Bupati Gorontalo H. Sofyan Puhi menegaskan bahwa tidak ada kebijakan merumahkan PPPK Paruh Waktu di Kabupaten Gorontalo.
Pernyataan itu disampaikan saat membuka Konferensi Kerja (Konkerkab) I PGRI
Kabupaten Gorontalo
Masa Bakti 2025–2030 di Grand Q Hotel Gorontalo, Sabtu (18/7/2026), yang dihadiri
pengurus dan anggota PGRI Kabupaten Gorontalo.
Baca Juga: Terlantar Warga Asal Semarang Jateng, Raihan Wibowo Dipulangkan Pemprov Gorontalo
Menurut Sofyan, pemerintah daerah telah menyiapkan anggaran untuk membayar gaji PPPK Paruh Waktu hingga Desember 2026.

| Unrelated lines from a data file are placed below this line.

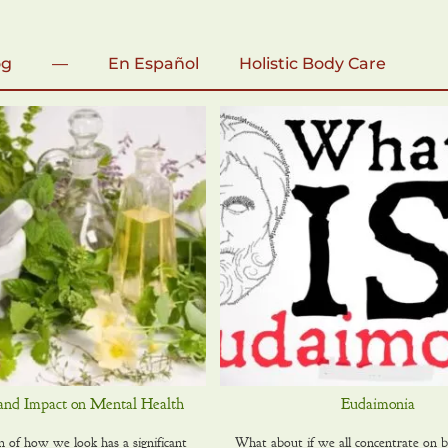
og
—
En Español
Holistic Body Care
and Impact on Mental Health
Eudaimonia
of how we look has a significant
What about if we all concentrate on b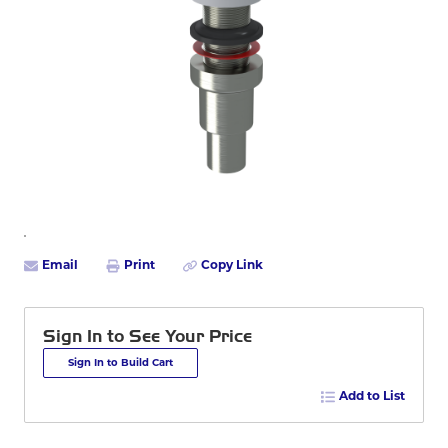
Email
Print
Copy Link
Sign In to See Your Price
Sign In to Build Cart
Add to List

Bahkan, keberlanjutan kebijakan tersebut juga akan menjadi perhatian dalam pembahasan APBD Tahun 2027.
“Saya sudah menginstruksikan TAPD agar P3K Paruh Waktu tidak dirumahkan. Anggaran gaji mereka sudah kami siapkan hingga Desember 2026,” kata Bupati Sofyan.
Komitmen pemerintah tidak hanya sebatas pada pembayaran gaji. Para PPPK Paruh Waktu juga akan memperoleh perlindungan kesehatan melalui BPJS Kesehatan Kelas II
serta perlindungan kecelakaan kerja melalui program Taspen Accident yang tengah
disiapkan pemerintah daerah.
Kebijakan tersebut mendapat perhatian positif dari kalangan guru yang hadir dalam
Konkerkab PGRI.
Pemerintah berharap keberadaan PPPK Paruh Waktu yang terlindungi dan sejahtera dapat berdampak pada peningkatan kualitas layanan pendidikan di Kabupaten Gorontalo.
Di kesempatan yang sama, Ketua PGRI Kabupaten Gorontalo Rapia Bahoea mengatakan bahwa Konkerkab I menjadi wadah strategis
untuk mengevaluasi program organisasi dan menyusun agenda kerja lima tahun ke depan.
Ia berharap kolaborasi antara PGRI dan pemerintah daerah terus diperkuat demi kemajuan pendidikan dan kesejahteraan tenaga pendidik.(Mg-04).